The information in this profile reflects feedback from this model’s developer as of the above date. The description of the implementation of the model here, including any adaptations, may differ from how it was implemented in the studies reviewed to determine this model’s evidence of effectiveness. Inclusion in the implementation report does not mean the practices described meet the DHHS criteria for evidence of effectiveness.
Healthy Steps (national evaluation 1996 protocol) was a universal parenting intervention implemented between 1996 and 2001. The HomVEE review is based on Healthy Steps as implemented in the 1996 national evaluation, and referred to as Healthy Steps (national evaluation 1996 protocol), or HS (national evaluation). Sites enrolled in the national evaluation followed a protocol that incorporated home visits. However, home visiting is not the primary method of service delivery in the current model guidelines, and implementation of the HS (national evaluation) is no longer supported.
The Commonwealth Fund, a foundation that aims to improve the health care system for vulnerable populations, developed the program’s vision and provided financial support and direction. A team from Boston University School of Medicine, Department of Pediatrics, designed the program, trained site staff, and provided technical assistance to the sites in the national evaluation.
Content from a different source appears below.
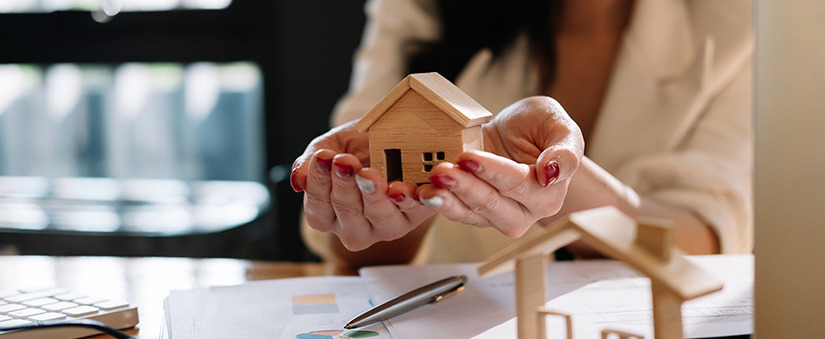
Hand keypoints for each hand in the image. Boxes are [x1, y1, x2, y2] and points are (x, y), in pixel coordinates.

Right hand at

The Healthy Steps National Program Office (NPO) created additional program materials and supported implementation during visits to monitor fidelity. ICF Consulting directed and coordinated implementation. As of 2015, Zero to Three, a national organization that focuses on the health and development of infants and toddlers, operates Healthy Steps.
HS (national evaluation) was designed to enhance pediatric primary care for children from birth to age 3 and their families by incorporating preventive developmental and behavioral services into routine practice. The model strived to enhance the knowledge and confidence of caregivers as a means of promoting children’s well-being. It focused on aspects of the caregiving environment amenable to change. Infancy is a suitable period for intervention because it is a time of rapid child development and high stress for parents, and parents are likely to be open to new ideas. The model was designed to be universal, with services offered to all families in participating practices, in recognition that all parents have concerns and questions about their children’s health, behavior, and development. Operating through pediatric practices allowed the program to periodically reach children and parents during the developmentally critical first few years of children’s lives.
HS (national evaluation) was designed for parents with children from birth to age 3. For the evaluation, enrollment was limited to families with newborns less than 4 weeks old. Any such family served by a practice that participated in the national evaluation could enroll in the program, except for families that (1) planned to move or change pediatric practices within six months, (2) did not speak fluent English or Spanish, (3) planned to put their child up for adoption or in foster care, or (4) had a child who was too ill for an office visit within the first four weeks of life.
The national evaluation model was designed to promote (1) the clinical capacity and effectiveness of pediatric primary care to better meet the needs of families with young children; (2) the knowledge, skills, and confidence of mothers and fathers in their child-rearing abilities; and (3) the health and development of young children.
Program Model Components
The HS (national evaluation) had seven major elements. Parents were offered:
- Home visits from HS specialists, timed to reach parents at children’s key developmental junctures during the first three years. For example, a home visit conducted in a newborn’s first few weeks of life encouraged continued breastfeeding and supported parents as they established their caregiving patterns. A home visit when a baby was about 9 months old and becoming mobile focused on safety hazards and childproofing.
- Enhanced well-child care appointments before, after, or during well-child appointments, during which HS specialists answered questions about child development and encouraged early reading to children.
- Child development telephone information line, staffed by HS specialists, for parents to ask questions about day-to-day worries and developmental concerns.
- Child development and family health check-ups, to detect developmental or behavioral problems and identify family health risks.
- Written materials that emphasized prevention and health promotion on medical, developmental, and practical topics. For example, parents received a Child Health and Development Record that chronicled immunizations, physical growth, developmental milestones, and parental concerns through age 18.
- Parent group meetings, facilitated by the HS specialists, for social support and opportunities for interactive learning.
- Linkages to community resources, consisting primarily of a list of community resources compiled by HS specialists.
Program Model Intensity and Length
HS specialists were expected to offer a minimum of six home visits to each family by the child’s third birthday. Home visits occurred at key developmental junctures, including the first few weeks after birth, and as children became mobile at about 9 months of age.
Well-child visits followed standard pediatric guidelines, which called for nine visits during the first three years.
The national evaluation was implemented in 15 sites in 13 states.
Adaptations and Enhancements
The HS (national evaluation) did not allow for site adaptation. HS has continued to be implemented in sites not in the national evaluation, however. In one adaptation, sites that provide prenatal assistance only offer families a supplement called PrePare. PrePare adds an average of three prenatal home visits. Home visitors cover general topics on the transition to parenthood and overcoming family-specific risk factors.
The information contained on this page was last updated in August 2015.